_Task_: In the records below, how many lines hold the string "Zoning"? Give only the number.

_Given entries_:
◆ ◆ ◆ ◆ ◆

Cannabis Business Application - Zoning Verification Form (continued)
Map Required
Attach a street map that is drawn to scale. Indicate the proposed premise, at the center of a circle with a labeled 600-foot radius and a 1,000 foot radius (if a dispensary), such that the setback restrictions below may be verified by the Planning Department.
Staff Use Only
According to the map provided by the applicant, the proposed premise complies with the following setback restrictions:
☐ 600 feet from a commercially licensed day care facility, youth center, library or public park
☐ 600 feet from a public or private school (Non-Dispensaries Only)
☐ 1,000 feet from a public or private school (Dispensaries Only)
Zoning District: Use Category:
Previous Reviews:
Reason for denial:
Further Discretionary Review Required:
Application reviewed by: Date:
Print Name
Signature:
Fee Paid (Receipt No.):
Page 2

◆ ◆ ◆ ◆ ◆

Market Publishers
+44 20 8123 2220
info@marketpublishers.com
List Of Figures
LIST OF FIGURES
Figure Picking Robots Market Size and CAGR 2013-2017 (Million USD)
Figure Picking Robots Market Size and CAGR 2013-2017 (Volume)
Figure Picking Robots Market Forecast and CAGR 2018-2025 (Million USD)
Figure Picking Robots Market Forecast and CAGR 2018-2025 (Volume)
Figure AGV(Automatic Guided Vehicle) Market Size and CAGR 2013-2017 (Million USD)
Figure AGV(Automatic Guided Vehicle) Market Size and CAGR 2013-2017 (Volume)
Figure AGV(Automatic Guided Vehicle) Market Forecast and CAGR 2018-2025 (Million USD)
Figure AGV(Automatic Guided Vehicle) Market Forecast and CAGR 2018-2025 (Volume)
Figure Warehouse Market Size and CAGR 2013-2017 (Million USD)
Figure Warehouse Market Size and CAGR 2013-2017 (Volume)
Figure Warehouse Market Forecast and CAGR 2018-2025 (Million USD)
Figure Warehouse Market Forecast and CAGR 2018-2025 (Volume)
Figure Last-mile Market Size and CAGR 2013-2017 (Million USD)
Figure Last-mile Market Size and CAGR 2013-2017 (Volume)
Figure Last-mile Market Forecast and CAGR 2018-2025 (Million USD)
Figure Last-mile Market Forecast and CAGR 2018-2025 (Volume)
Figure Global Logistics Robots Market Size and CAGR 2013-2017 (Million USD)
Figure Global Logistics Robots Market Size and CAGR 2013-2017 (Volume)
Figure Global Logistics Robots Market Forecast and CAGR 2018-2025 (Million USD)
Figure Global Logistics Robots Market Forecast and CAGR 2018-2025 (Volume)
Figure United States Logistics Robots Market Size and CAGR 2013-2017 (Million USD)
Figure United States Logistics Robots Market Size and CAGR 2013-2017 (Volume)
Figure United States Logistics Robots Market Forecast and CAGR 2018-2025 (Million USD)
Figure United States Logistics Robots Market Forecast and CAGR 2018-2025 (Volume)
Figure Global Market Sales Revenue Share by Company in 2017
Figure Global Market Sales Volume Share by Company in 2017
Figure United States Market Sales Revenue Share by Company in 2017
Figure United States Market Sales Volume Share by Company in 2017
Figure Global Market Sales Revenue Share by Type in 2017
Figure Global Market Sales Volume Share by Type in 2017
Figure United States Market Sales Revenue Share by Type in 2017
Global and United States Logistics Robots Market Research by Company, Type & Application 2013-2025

◆ ◆ ◆ ◆ ◆

_Task answer_: 2